--- Recorded data ---

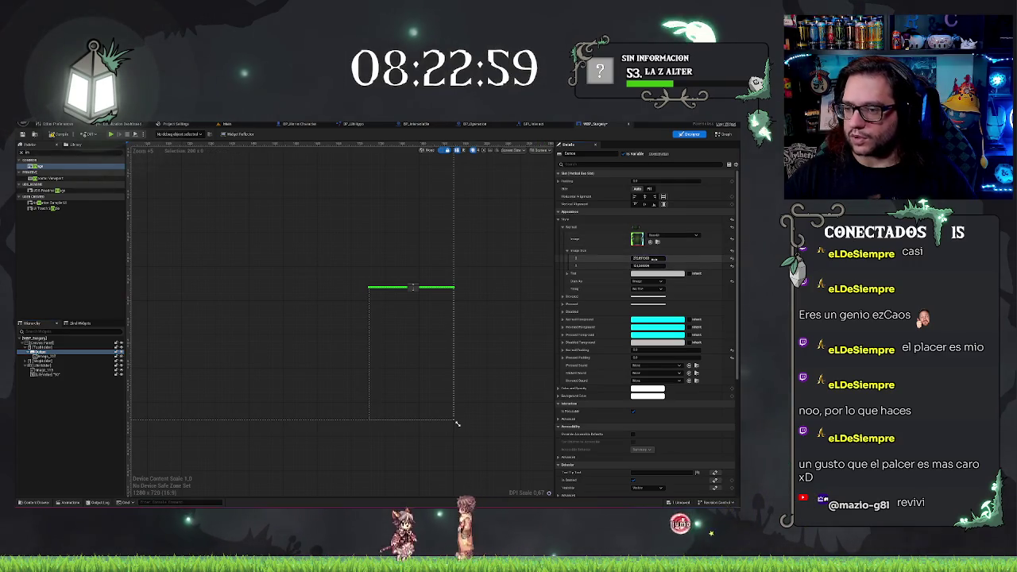
{"action": "key", "text": "ctrl+z"}
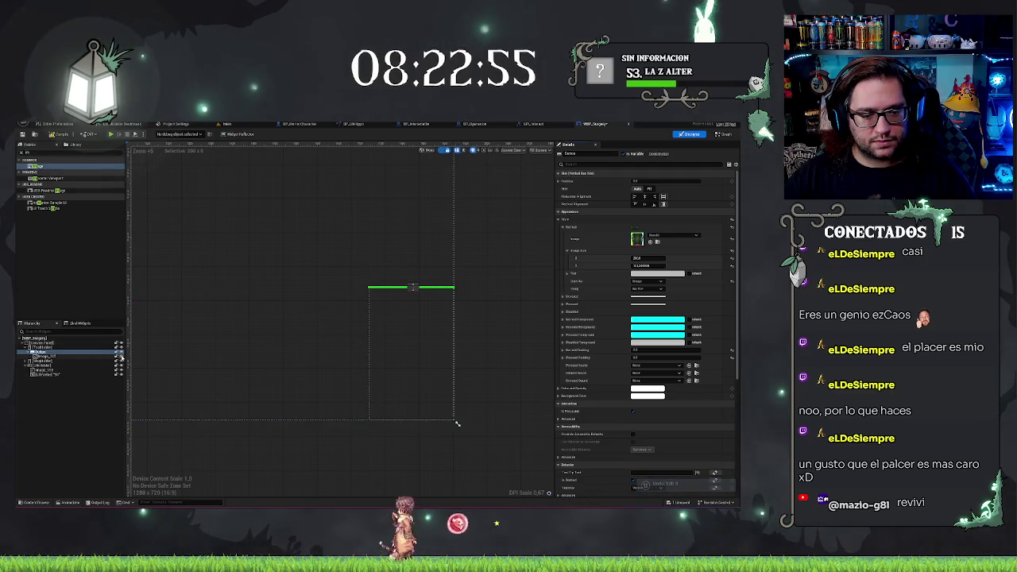
{"action": "left_click", "coordinate": [81, 357]}
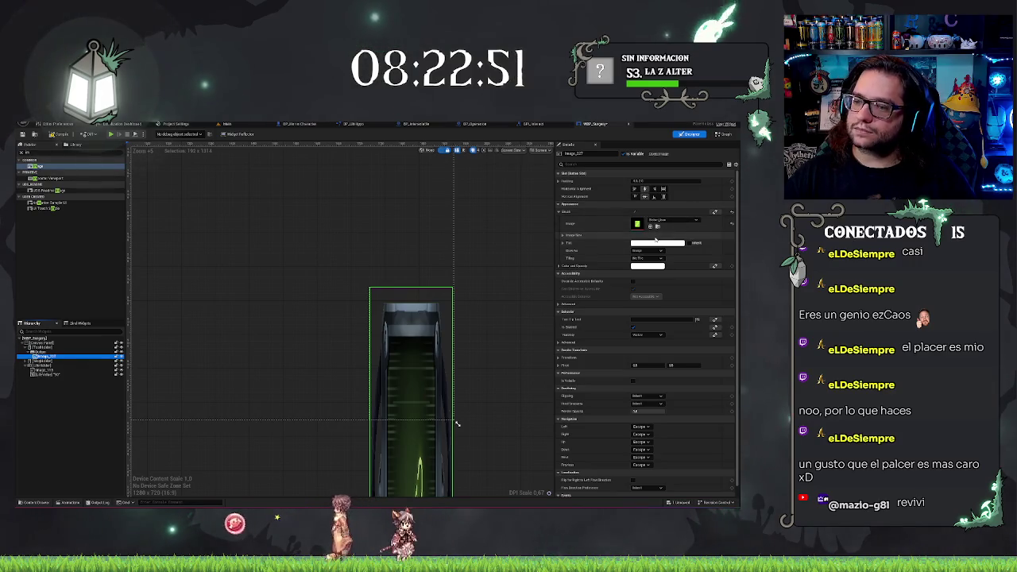
{"action": "left_click", "coordinate": [563, 236]}
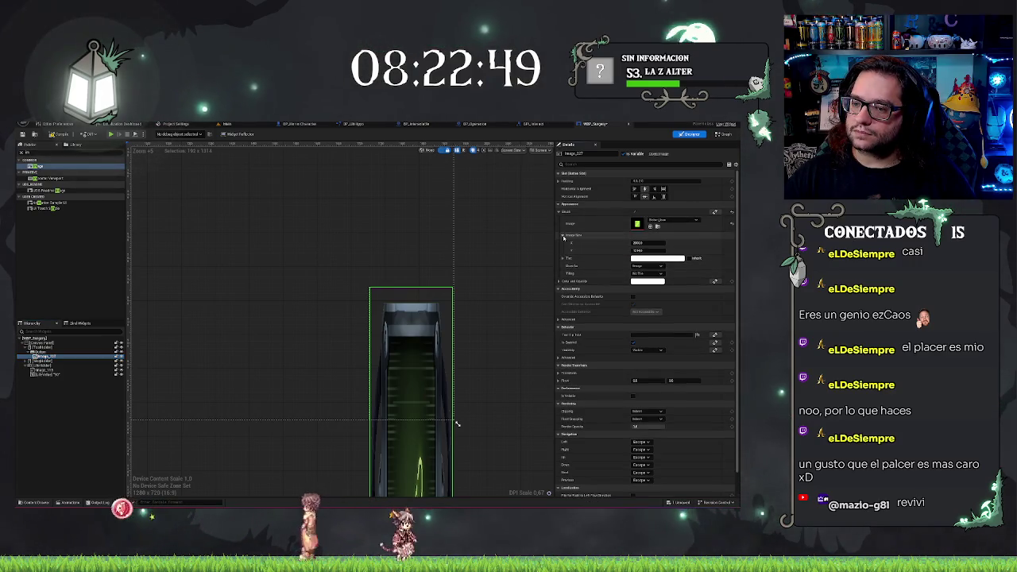
Shrink the scalpel image to a compact icon, setting its Image Size height to 250.
{"action": "left_click", "coordinate": [638, 242]}
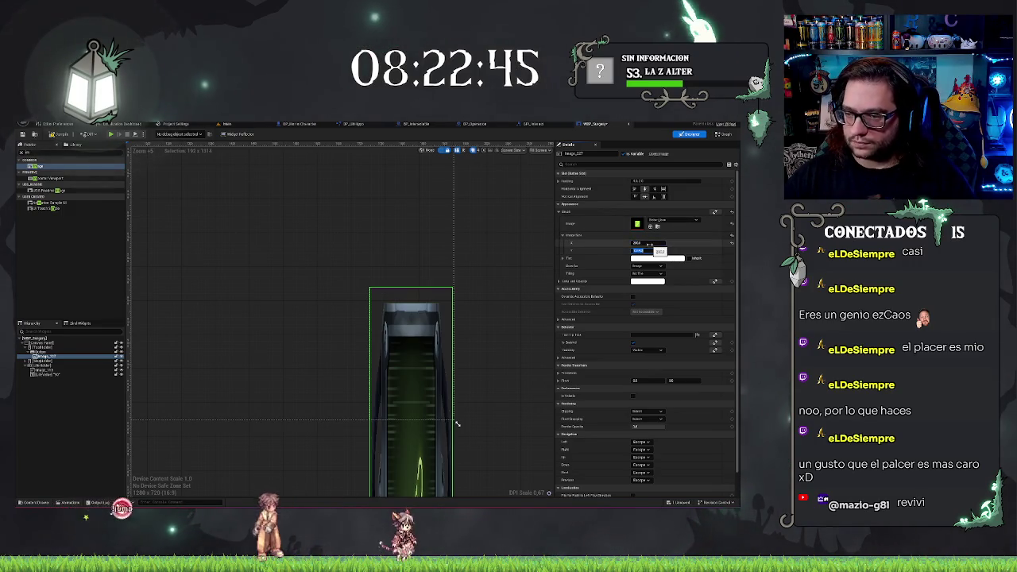
{"action": "type", "text": "0"}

---

-- What you need to do --
Without the pictures, give every line of the data again, exactly as written.

-- Reply --
{"action": "key", "text": "ctrl+z"}
{"action": "left_click", "coordinate": [81, 357]}
{"action": "left_click", "coordinate": [563, 236]}
Shrink the scalpel image to a compact icon, setting its Image Size height to 250.
{"action": "left_click", "coordinate": [638, 242]}
{"action": "type", "text": "0"}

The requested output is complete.